A hardware arhitecture for rapid generation of electro-holographic
fringe patterns
John A. Watlington,
Mark Lucente, Carlton J. Sparrell, V. Michael Bove, Jr., Ichiro Tamitani
Television of Tomorrow Group
/Spatial Imaging Group
MIT Media Laboratory
Cambridge, MA
This report describes the hardware architecture and software
implementation of a hologram computing system developed at the MIT
Media Laboratory. The hologram computing employs specialized
stream-processing hardware embedded in the Cheops Image Processing
system - a compact, block data-flow parallel processor. A super
position stream processor performs weighted summations of arbitrary
one-dimensional basis functions.
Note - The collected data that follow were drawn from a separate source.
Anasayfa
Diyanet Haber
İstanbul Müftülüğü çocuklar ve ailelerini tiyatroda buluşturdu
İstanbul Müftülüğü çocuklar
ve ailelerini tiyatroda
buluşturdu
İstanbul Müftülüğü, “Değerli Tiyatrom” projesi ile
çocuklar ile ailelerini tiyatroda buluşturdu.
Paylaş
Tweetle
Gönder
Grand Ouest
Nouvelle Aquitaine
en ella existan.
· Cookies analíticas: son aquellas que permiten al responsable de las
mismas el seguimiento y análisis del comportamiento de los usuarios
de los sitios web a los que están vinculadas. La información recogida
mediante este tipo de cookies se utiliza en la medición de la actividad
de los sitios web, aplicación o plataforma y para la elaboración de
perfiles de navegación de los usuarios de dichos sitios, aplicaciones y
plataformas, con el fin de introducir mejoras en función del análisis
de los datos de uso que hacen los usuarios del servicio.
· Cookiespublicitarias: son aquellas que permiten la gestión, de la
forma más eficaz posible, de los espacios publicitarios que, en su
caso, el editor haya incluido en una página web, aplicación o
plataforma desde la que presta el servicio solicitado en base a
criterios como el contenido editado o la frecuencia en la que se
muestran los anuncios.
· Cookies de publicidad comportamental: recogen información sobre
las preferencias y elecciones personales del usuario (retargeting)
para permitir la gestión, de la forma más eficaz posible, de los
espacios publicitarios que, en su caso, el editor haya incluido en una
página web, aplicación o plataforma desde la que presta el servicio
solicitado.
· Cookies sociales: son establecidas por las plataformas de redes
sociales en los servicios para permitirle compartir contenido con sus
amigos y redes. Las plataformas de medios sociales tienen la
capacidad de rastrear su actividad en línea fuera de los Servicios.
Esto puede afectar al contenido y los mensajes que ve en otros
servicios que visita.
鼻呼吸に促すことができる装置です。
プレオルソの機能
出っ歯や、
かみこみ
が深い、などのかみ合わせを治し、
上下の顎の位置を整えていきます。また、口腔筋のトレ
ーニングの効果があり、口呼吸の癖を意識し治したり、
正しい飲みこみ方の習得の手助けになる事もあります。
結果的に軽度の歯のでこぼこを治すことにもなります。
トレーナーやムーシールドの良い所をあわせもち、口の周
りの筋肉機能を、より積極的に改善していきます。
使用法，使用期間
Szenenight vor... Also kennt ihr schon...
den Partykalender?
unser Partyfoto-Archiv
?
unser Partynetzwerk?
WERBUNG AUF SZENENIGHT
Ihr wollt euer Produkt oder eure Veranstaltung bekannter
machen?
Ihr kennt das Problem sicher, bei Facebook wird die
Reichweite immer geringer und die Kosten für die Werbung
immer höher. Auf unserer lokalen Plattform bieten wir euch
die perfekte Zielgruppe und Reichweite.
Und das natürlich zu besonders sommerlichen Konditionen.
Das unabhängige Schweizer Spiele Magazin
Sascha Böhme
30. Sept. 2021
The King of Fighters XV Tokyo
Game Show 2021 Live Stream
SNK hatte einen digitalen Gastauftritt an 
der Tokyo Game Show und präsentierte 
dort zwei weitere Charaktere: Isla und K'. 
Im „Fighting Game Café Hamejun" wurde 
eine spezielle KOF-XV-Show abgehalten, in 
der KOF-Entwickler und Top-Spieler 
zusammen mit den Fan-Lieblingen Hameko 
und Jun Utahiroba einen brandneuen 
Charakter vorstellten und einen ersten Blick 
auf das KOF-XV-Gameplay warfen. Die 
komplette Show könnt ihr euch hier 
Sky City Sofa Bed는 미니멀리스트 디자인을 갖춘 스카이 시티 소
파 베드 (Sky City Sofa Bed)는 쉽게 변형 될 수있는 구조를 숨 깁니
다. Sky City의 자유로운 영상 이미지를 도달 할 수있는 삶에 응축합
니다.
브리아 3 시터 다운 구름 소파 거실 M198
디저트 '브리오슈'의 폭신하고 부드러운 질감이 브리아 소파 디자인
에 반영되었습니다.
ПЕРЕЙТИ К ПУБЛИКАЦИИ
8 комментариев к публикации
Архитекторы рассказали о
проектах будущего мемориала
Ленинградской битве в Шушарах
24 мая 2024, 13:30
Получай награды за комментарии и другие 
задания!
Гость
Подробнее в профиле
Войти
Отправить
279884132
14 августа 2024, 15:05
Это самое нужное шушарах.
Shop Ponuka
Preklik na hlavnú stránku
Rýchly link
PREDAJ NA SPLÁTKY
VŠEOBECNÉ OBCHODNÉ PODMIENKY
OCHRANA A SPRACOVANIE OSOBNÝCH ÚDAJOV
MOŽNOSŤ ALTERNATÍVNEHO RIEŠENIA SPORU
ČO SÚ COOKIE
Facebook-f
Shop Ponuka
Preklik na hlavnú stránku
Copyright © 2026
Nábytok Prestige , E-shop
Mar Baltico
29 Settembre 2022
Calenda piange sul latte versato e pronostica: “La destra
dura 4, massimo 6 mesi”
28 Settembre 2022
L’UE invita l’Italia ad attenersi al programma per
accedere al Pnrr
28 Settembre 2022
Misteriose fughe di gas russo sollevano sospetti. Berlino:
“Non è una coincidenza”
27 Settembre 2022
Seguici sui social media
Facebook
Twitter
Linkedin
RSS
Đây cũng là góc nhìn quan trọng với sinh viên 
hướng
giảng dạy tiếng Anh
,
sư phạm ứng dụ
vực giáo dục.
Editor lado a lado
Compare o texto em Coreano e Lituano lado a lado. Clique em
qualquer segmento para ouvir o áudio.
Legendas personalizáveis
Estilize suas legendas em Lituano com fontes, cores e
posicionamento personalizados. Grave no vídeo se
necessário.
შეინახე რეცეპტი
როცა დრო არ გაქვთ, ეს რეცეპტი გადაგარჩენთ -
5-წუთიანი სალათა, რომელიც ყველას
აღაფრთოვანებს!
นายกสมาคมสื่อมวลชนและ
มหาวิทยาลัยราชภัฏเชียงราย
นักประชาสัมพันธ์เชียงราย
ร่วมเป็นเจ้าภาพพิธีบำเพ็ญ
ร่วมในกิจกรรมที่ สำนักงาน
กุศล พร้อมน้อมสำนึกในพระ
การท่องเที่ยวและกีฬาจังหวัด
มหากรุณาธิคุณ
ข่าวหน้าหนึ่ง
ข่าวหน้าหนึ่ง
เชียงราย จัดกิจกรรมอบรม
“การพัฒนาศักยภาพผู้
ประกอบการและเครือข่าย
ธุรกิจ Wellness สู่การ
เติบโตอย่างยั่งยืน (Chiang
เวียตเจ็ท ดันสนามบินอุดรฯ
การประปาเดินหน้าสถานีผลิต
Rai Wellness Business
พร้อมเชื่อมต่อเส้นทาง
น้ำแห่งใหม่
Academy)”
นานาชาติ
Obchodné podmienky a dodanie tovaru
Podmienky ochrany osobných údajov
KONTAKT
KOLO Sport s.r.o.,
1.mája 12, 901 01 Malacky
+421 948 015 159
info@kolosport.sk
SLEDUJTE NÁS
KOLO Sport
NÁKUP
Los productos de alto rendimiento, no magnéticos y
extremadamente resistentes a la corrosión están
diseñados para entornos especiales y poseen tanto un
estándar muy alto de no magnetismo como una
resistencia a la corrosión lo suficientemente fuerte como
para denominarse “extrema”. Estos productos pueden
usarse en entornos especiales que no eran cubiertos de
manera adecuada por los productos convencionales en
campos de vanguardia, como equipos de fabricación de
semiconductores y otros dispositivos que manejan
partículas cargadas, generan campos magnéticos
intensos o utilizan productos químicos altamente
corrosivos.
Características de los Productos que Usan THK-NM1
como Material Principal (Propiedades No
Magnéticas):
A two step holographic computation
method - called Hogel-Vector encoding utilizes the stream processor's
computational power. An array of encoded hogel vectors, generated from
a three-dimensional scene description, is rapidly decoded using the
processor. The resulting 36-megabyte holographic pattern is
transferred to frame-buffers and then fed to a real-time
electro-holographic display, producing three-dimensional holographic
images. System performance is sufficient to generate an image volume
approximately 100mm per side in 3 seconds. The architecture is
scalable over a limited range in both display size and computational
power. The limitations on system scalability will be identified and
solutions proposed.
Published as:
J. A. Watlington, Mark Lucente, C. J. Sparrell, V. M. Bove, I.
Tamitani."A hardware architecture for rapid generation of
electro-holographic fringe patterns" SPIE Proc. Vol. #2406:
Practical Holography IX, 2406-23, (SPIE, Bellingham, WA, 1995).